While she had no objection to confession, she would offer no more apologies. Had she been forced to live her life again, it would most likely have gone much the same. Many of the choices had been forced upon her. Others, like the decision to come to Wales and give herself to Will Felkirk... No matter how wrong it had gone in the end, she could not bring herself to regret it. She reached up and plucked the cap from her head, dropping it to the floor beside the bed. Then she left her room and went down to meet her fate, head unbowed and uncovered.
She found Will and the duke in the study, a light breakfast on the desk between them. The diamond pouch lay there as well, leaning casually against the sugar box as though loose diamonds were but one more thing that the aristocracy sprinkled into their tea.
At her entrance, both men rose and Will said, ‘Will you join us, Miss de Bryun? And close the door behind you,’ he added, glancing towards the hall to make sure no one had heard.
Miss de Bryun. That was her name. But she could not think when she had heard it pronounced in that particular tone. Perhaps this was what she’d have heard in that imaginary meeting between herself and a pleasant young man in a shop in Bath.
‘My lord,’ she said, closed the door and curtsied. ‘Your Grace.’ She had done that wrong. She should probably have acknowledged the duke before his brother. But there had been no duke in her fairy-tale meetings. Nor had she needed to plead before one for life and liberty.
Will got a chair and pulled it up to a corner of the desk, then seated her and passed a third plate and the toast rack. There was a third teacup as well. They h
ad expected her and had not wanted to disturb the conversation with the comings and goings of servants.
‘My brother has given his version of the morning’s events,’ the duke said, sipping his tea with no sign of anxiety. ‘Since I trust him, we will spare you the repeating of what must have been a most traumatic event. For the purpose of the inquest, I will say that an intruder threatened you both and met with an unfortunate end. Since he was also responsible for a murder on the property some years ago, and an earlier attack on my brother, we have been saved the price of the rope needed to hang him.’ He gave her a pointed look. ‘And that is all that will be said about that.’

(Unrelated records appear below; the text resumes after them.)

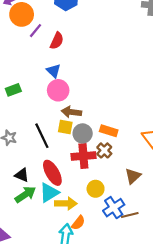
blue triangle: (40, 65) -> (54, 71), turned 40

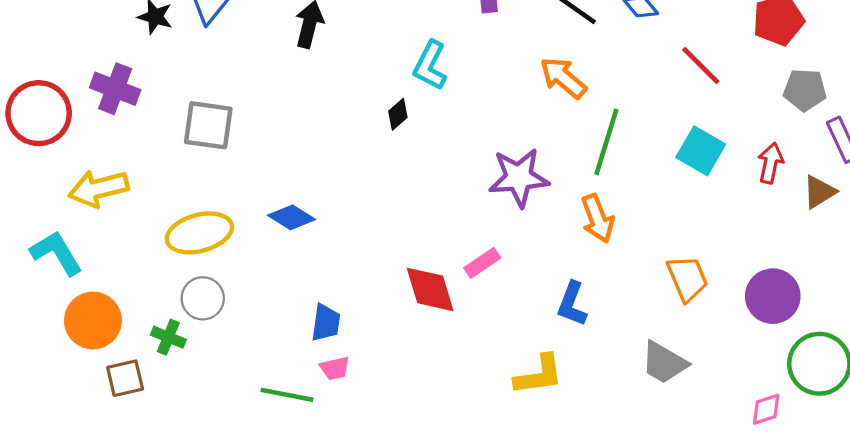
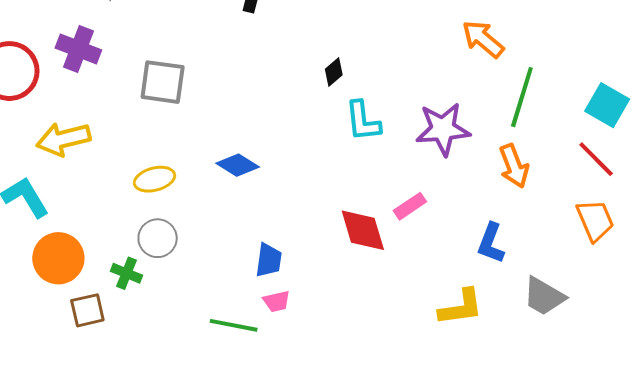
cyan L-shape: (430, 65) -> (363, 121), moved, turned -33
red line: (701, 65) -> (596, 159), moved
yellow ellipse: (199, 233) -> (155, 179), size x0.7
gray trapezoid: (664, 363) -> (544, 296), moved

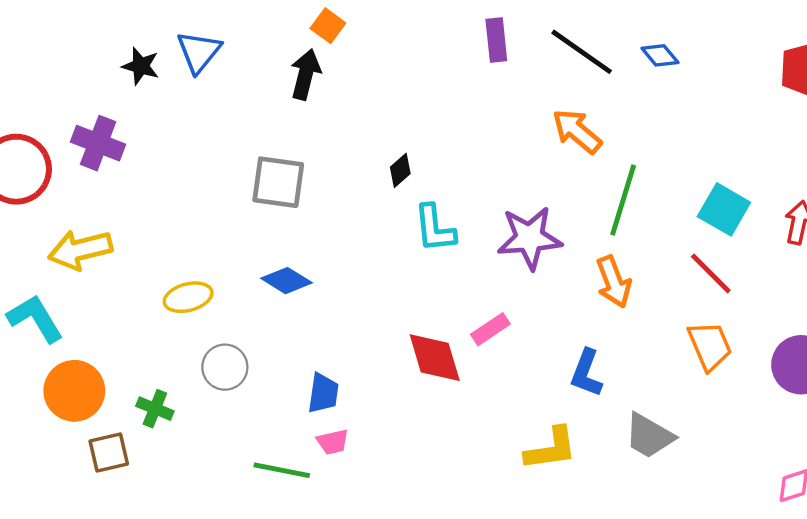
gray square: (163, 82) -> (278, 182), moved
gray circle: (158, 238) -> (225, 367), moved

‘Thank you, your Grace.’ Was it really to be so easy as that? She deserved some sort of punishment for taking Mr Montague from the world, even though it was a great relief to think that she would never see him, or hear his voice again.
‘Did the man have family?’ Bellston asked. ‘Was there any that we need notify?’

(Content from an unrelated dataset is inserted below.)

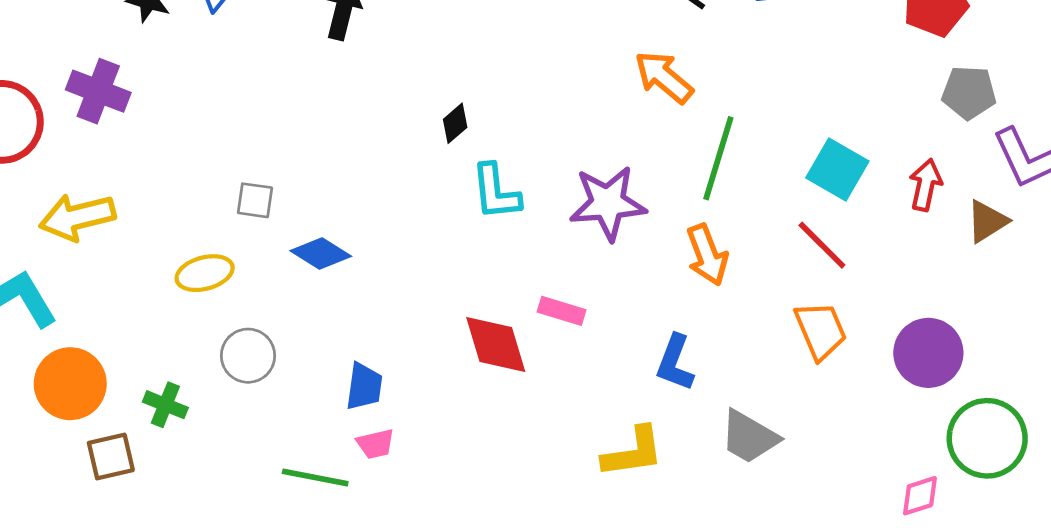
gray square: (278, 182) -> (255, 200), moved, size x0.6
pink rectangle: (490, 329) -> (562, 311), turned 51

‘None but my sister and myself. He was our guardian, when our mother died, and in charge of our affairs.’
‘Your guardian,’ the duke repeated, clearly appalled.
‘He was not just my father’s partner, but his oldest and dearest friend. In Father’s will, he was charged with the keeping of the business and of our family. And when my mother died...’ She swallowed. ‘We went to him, hoping he would be like a father to us. That was not the case.’
Beside her, Will cursed beneath his breath.
‘When you came of age,’ the duke said, regaining his composure, ‘why did you not leave?’
Will gave a warning growl in the direction of his brother. Clearly, he did not like the line of questioning. The duke held up a hand. ‘Silence, William. I have other questions about recent events involving Miss de Bryun. I mean to have them answered to my satisfaction.’